We all love summer. Long, beautiful days of sunshine tempt us outside – and into the water to cool down. The National Safety Council (NSC), however, reminds us that July and August are the deadliest times of the year. From heat-related illnesses to burns and drownings, summer events present all kinds of safety hazards.
Between 2005 and 2014, there were about 10 drowning deaths every day in the United States. If you add in boating-related drownings, increase that number to about 11, according to the Centers for Disease Control.
Local news stories invariably quote parents as saying they only looked away for a moment. But, that’s all it takes. The CDC cautions parents to remain vigilant when your child is in or near water.
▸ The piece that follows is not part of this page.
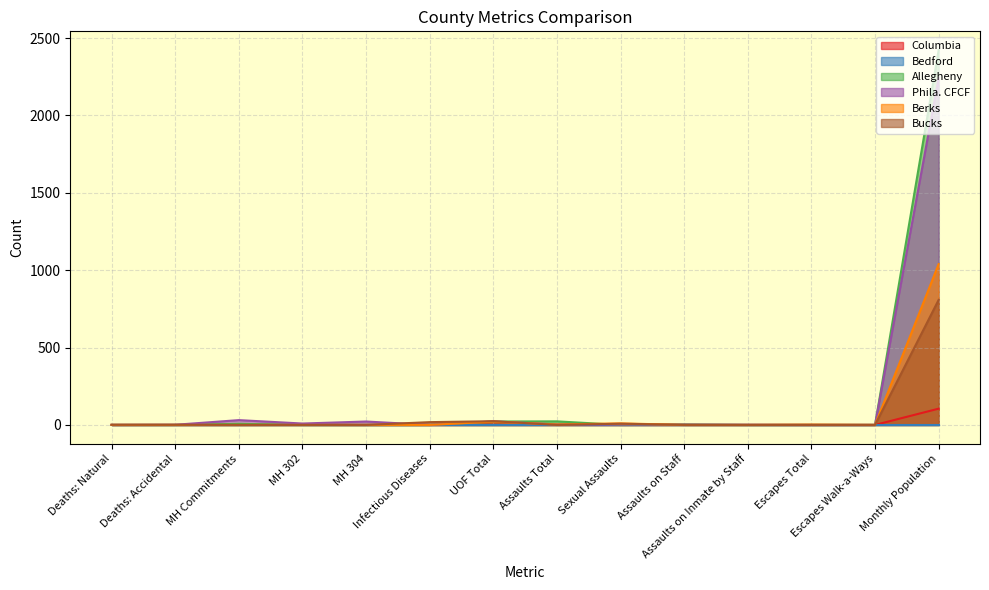

At which label does Bucks reach its minimum?

MH Commitments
Don’t depend on a lifeguard or anyone else and don’t become distracted.
Prevent heat stroke
When the mercury rises, so does the danger of heat-related illnesses. The National Safety Council (NSC) identifies three such illnesses:
Heatstroke – The most serious of the three, heatstroke occurs when a person’s body temperature rises quicker than the body’s ability to sweat. The NSC says that “The brain and vital organs are effectively ‘cooked’ as body temperature rises to a dangerous level in a matter of minutes. Heatstroke is often fatal, and those who do survive may have permanent damage to their organs.”
Symptoms of heat stroke include skin that is overly hot to the touch, confusion, coma, and seizures. The NSC recommends that someone suffering from heat stroke must be placed in a half-sitting position in a shady spot, sprayed with water and fanned vigorously and, if the humidity level is more than 75 percent, apply ice to the armpits, neck or groin.
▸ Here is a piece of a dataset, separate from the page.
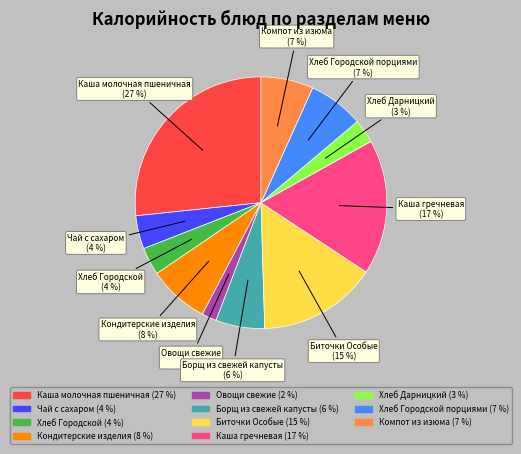

Is there any slice that represents more than half of the pie?

No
Don’t give the victim anything to drink or any pain relievers, such as acetaminophen or aspirin. And call for medical help right away.
Heat exhaustion — The symptoms of heat exhaustion mimic those of the flu and include fatigue, thirst, nausea, headache and vomiting. The person may sweat profusely and the skin will appear pale and feel clammy.
“Uncontrolled heat exhaustion can evolve into heatstroke, so make sure to treat the victim quickly,” cautions the NSC. Move the victim to an air-conditioned area if possible, otherwise, find a shady spot, give him or her water to drink and apply wet towels to the body. A cool shower is also recommended.
Heat cramps – When you exercise in extreme heat you may suffer muscle spasms and cramps, typically in the abdominal muscles or legs. These cramps are the result of a lack of salt in the body due to excessive sweating. Relieve them by sitting in the shade, drinking sports drinks, stretching and seeing a doctor if the symptoms aren’t relieved within one hour.